3. The Donmar’s £7.50 standing tickets
The boutiquey Covent Garden theatre is renowned for its ability to bag big-name talent, and as such virtually everything sells out. But there are standing tickets released every day at 10am – in person and online – that’ll get you plenty of change from a tenner and a decent view.
4. Youth schemes
If you’re under 25, London’s subsidised theatres will basically do everything but physically pay you to attend. If you are blessed with any sort of youth, always, always check the youth schemes before buying a ticket. Some of the best in town include the Donmar’s ‘Young + Free’– which is genuinely free – and the National Theatre’s Entry Pass, a free membership scheme that allows 16 to 25-year-olds to buy £7.50 tickets to all NT productions.

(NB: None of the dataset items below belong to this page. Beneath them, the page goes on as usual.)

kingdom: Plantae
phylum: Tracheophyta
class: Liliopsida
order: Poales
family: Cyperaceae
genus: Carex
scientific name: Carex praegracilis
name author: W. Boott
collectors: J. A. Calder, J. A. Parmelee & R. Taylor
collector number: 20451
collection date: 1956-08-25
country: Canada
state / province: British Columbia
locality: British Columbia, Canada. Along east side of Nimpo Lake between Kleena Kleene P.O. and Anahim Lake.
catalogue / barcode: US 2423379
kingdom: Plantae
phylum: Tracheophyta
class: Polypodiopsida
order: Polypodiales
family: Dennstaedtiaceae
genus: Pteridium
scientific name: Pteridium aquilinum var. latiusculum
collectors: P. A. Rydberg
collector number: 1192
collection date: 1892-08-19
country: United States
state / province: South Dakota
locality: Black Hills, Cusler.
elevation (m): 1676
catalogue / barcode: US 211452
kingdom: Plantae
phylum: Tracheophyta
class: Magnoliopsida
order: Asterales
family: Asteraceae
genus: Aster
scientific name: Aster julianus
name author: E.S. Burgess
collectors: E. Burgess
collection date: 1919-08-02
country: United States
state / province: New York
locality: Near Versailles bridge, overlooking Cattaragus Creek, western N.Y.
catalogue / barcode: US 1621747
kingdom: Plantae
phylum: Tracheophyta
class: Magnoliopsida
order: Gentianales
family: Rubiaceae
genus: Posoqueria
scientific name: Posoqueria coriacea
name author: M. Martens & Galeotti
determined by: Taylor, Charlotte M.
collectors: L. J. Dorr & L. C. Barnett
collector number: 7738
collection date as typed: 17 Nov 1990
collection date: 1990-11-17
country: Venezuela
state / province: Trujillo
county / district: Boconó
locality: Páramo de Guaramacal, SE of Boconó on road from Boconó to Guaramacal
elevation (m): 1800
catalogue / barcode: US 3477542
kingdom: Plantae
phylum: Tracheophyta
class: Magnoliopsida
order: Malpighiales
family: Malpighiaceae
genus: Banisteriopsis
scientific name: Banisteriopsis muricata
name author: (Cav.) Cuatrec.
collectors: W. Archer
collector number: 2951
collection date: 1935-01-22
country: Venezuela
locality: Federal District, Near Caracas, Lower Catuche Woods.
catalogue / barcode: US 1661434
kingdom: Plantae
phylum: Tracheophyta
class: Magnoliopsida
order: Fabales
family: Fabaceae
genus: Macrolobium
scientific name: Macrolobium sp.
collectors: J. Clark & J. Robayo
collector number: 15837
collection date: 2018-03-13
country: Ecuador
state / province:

A couple of London’s fringe theatres – notably Dalston’s Arcola and Battersea’s Theatre 503 – offer pay-what-you-can schemes on certain days of the week. The Arcola helpfully states that the average donation is about £5.
6. Day seats
Virtually every major theatre in London will have a limited number of good stalls tickets that will only go on sale in person when the box office opens that morning. Those that don’t – such as ‘Harry Potter and the Cursed Child’ – will operate some sort of alternative online scheme. These are rarely insanely cheap, but almost always represent a significant bargain: expect to pay about £20 for a West End show.
There is very little free theatre around, for the simple reason that even cheap plays are expensive to rehearse and stage. The summer is the best time for it, though: West End Live (June), Greenwich + Docklands International Festival (June/July), the NT’s River Stages festival (August), and the annual free outdoor show at The Scoop (August, this year's is ‘The Odyssey’) are the main ones.